Why seems a good question to ask at this point.
This week, Fortune published an article pronouncing that summer would decide the fate of working from home (oh unless there was another covid surge in the fall). As if this wasn’t peculiar enough, the argument on office vs home was rocket-fuelled this week by Elon Musk who would have us believe that the future of work is in fact 5 days and 40 hours a week in the office. And despite some light-hearted social media banter in response, Atlassian’s Scott Farquhar wasn’t joking when he said Musk’s comments were taking us back to the 1950s (and then offered anyone from Tesla who didn’t like Musk’s directive a job at Atlassian).
But the message from Musk (and others in the ‘work can only happen in the office’ club) was more disturbing. Musk opined that anyone who chooses to work outside the office is inherently lazy and that nothing innovative or great can be achieved by companies who let their staff work somewhere other than the office.
And Musk isn’t alone. In 2021, another outspoken billionaire, Australia’s Clive Palmer told a business lunch that bosses that who let their staff work from home were parasites.
The pandemic has cracked open our entire paradigm around how we work and live, and while there are naturally unknowns, it appears this seismic shift has left many reeling in terror.
Brazilian CEO Ricardo Semler, the author of bestselling books on participative leadership and corporate re-engineering, once said we need to ask why much more often, and that many ideas or plans in business will fall apart after the third ‘why’.
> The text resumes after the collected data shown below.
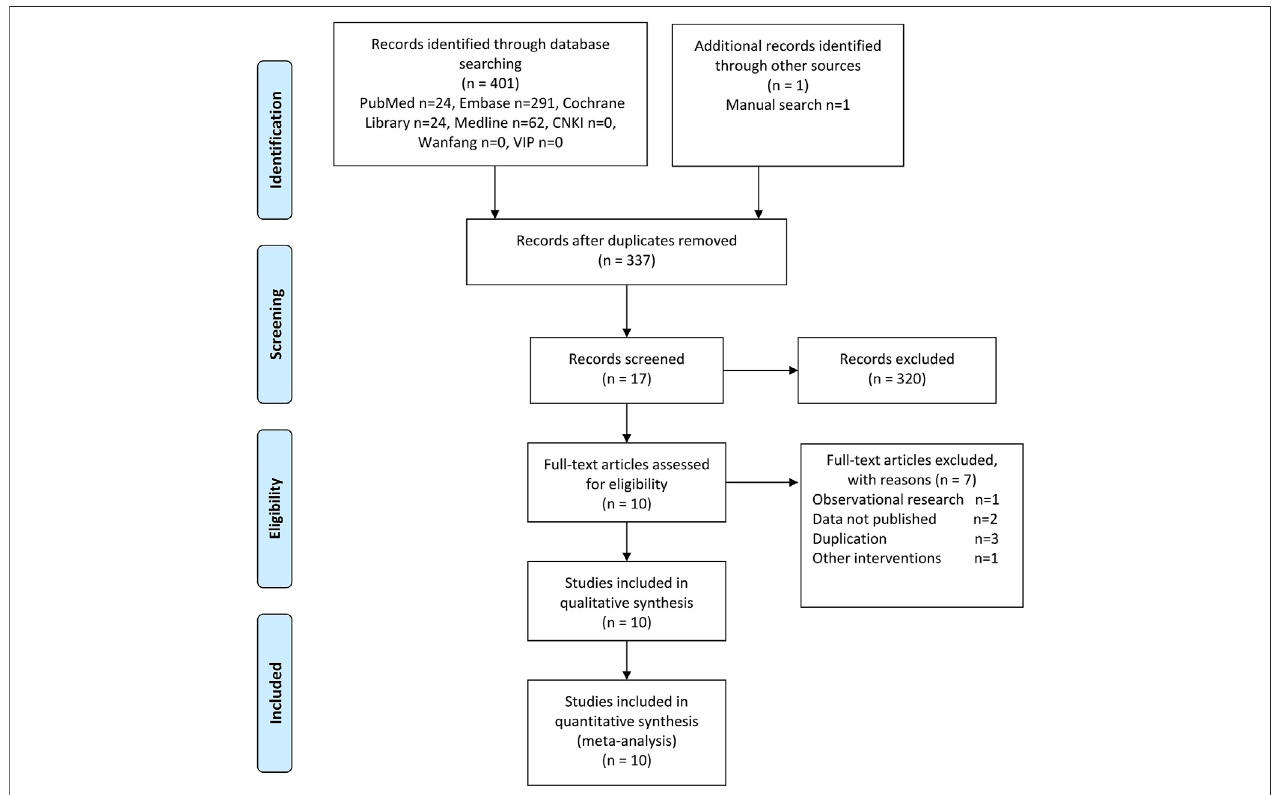
FIGURE 1 | PRISMA fl ow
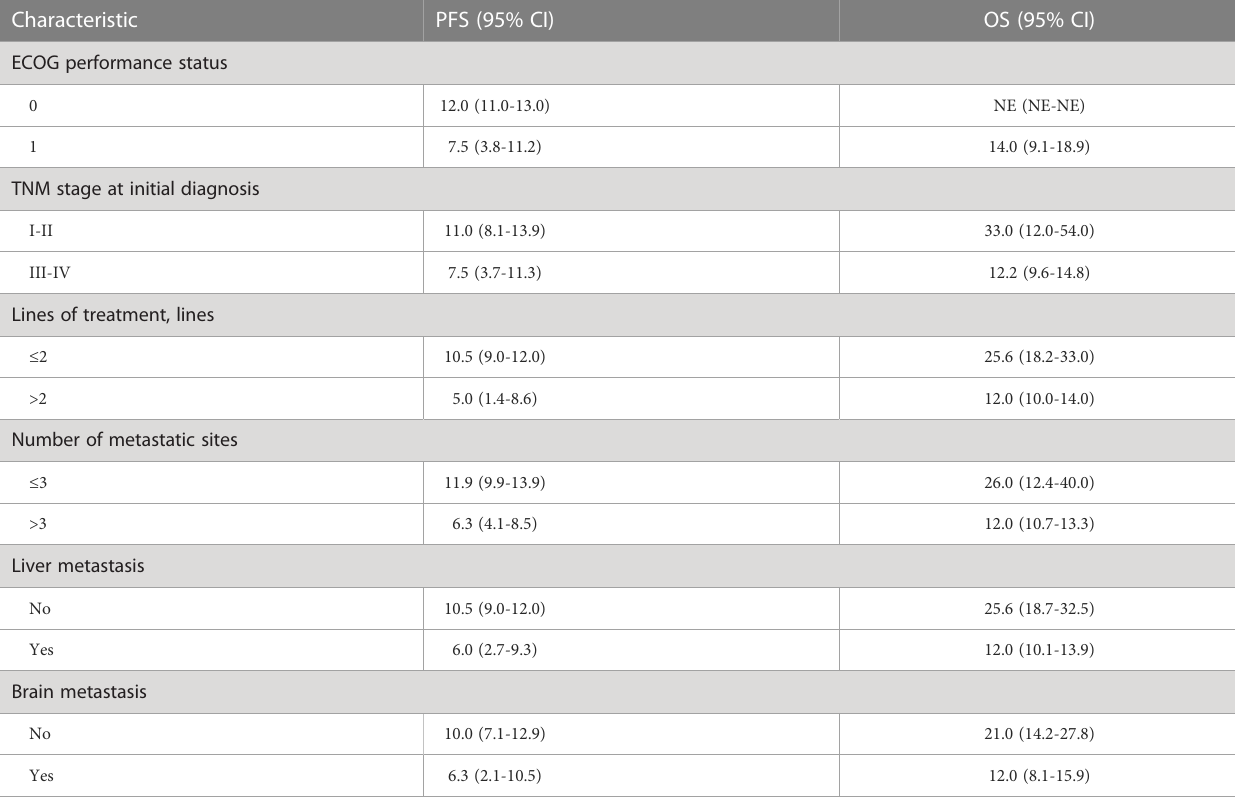
TABLE 4 PFS and OS for subgroup analysis. Characteristic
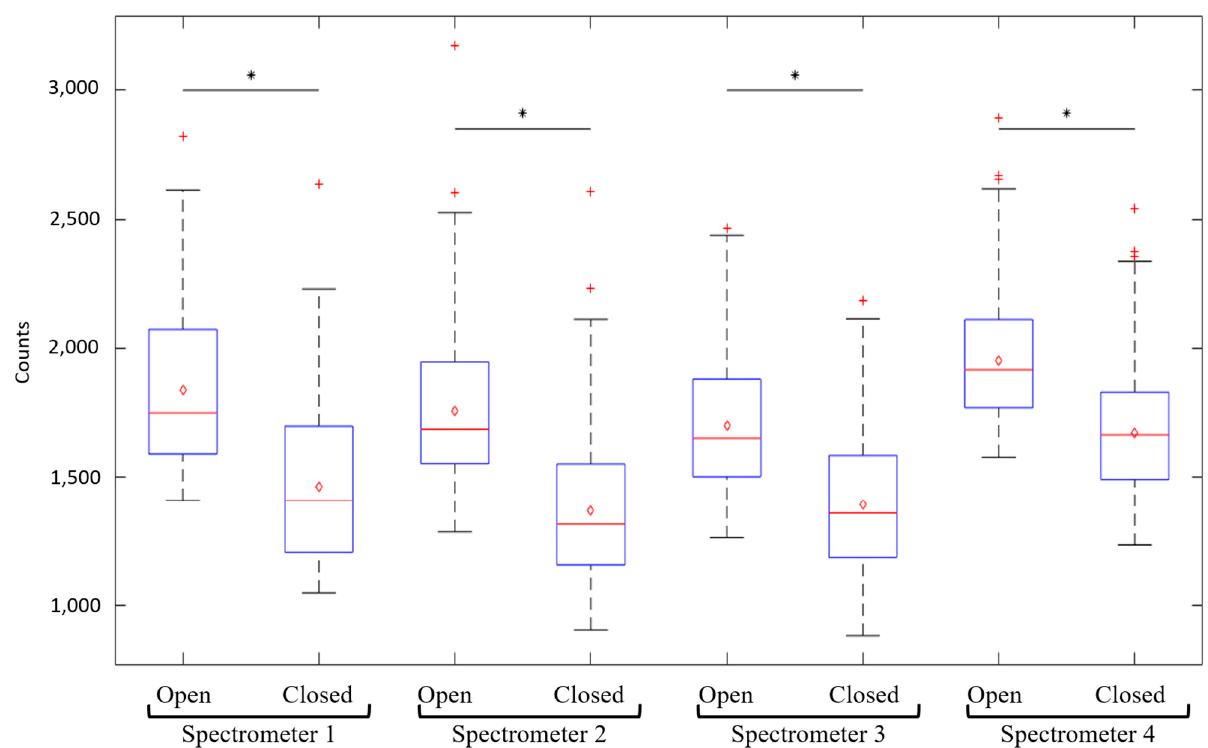
Figure 5. Boxplot ( n = 5) of the photon count values measured for background (spectrometer’s entrance left “open” connected to the collection fiber) and dark (spectrometer’s entrance “closed” with a black cap) noises for each of the four spectrometers used on the SpectroLive device. Stars indicate significant statistical differences.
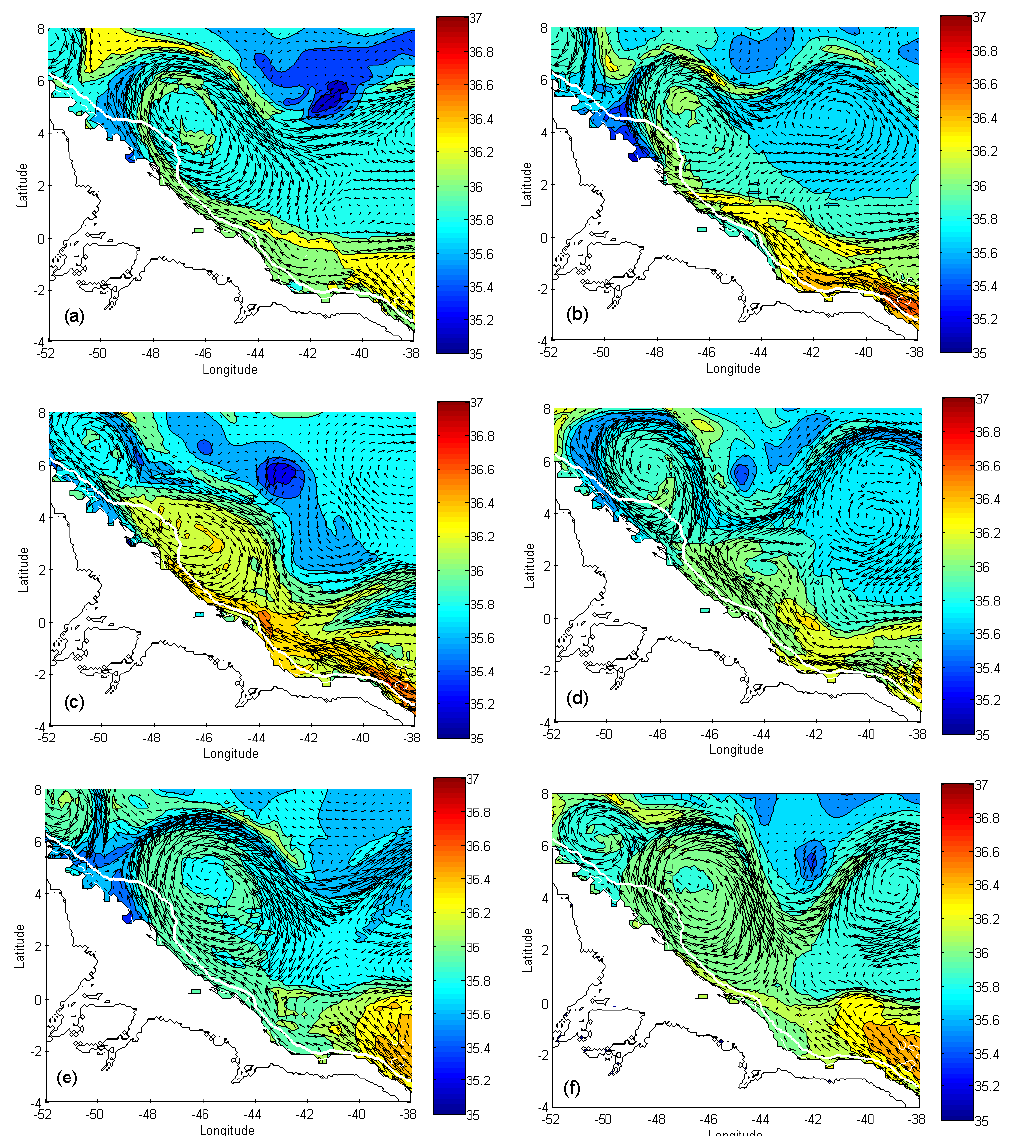
Fig. 5. Seasonal distribution of salinity and velocity from CLIPPER model results at 100m depth for: (a) January 1997, (b) March 1997, (c) May 1997, (d) July 1997, (e) September 1997 and (f) November 1997. Dashed lines represent the isobath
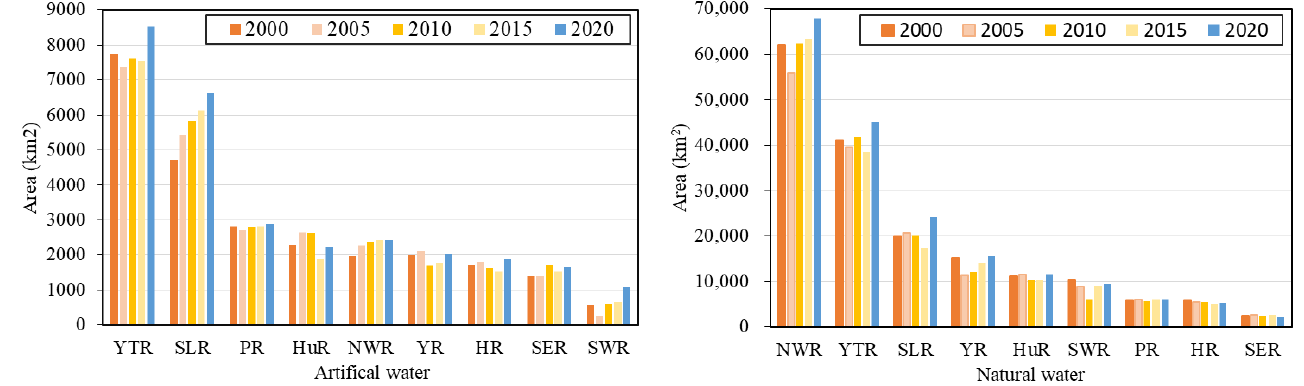
Figure 8. Changes in the areas of artificial and natural water bodies in each basin from 2000 to 2020.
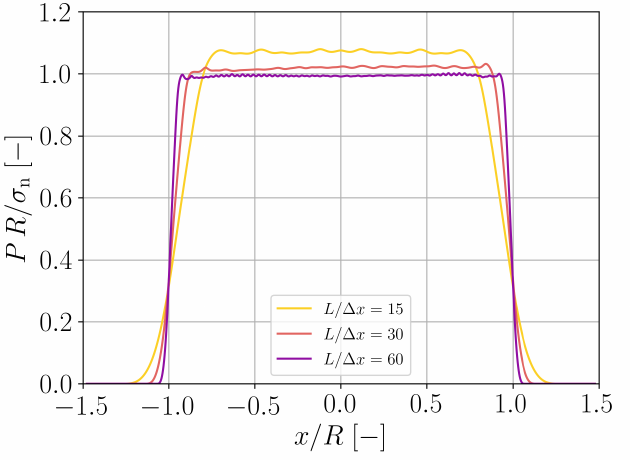
Figure 6. Pressure distribution in the formed droplet as a function of the lateral coordinate at y = 0 for different spatial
Asking a lot of questions can be career-limiting. We might be horrified or left shaking our heads if we really scratched the surface on many of the decisions we make in business. Sometimes we are too tired. Sometimes we don’t want to know the answer.
Better questions might lead us somewhere we haven’t realized we need to be. Or to avoid ending up in places we really don’t want to be.
Raging at the ends of the continuum takes our attention away from thinking in a different way. The conversation is much larger than the office versus WFH. McMansion or tiny home.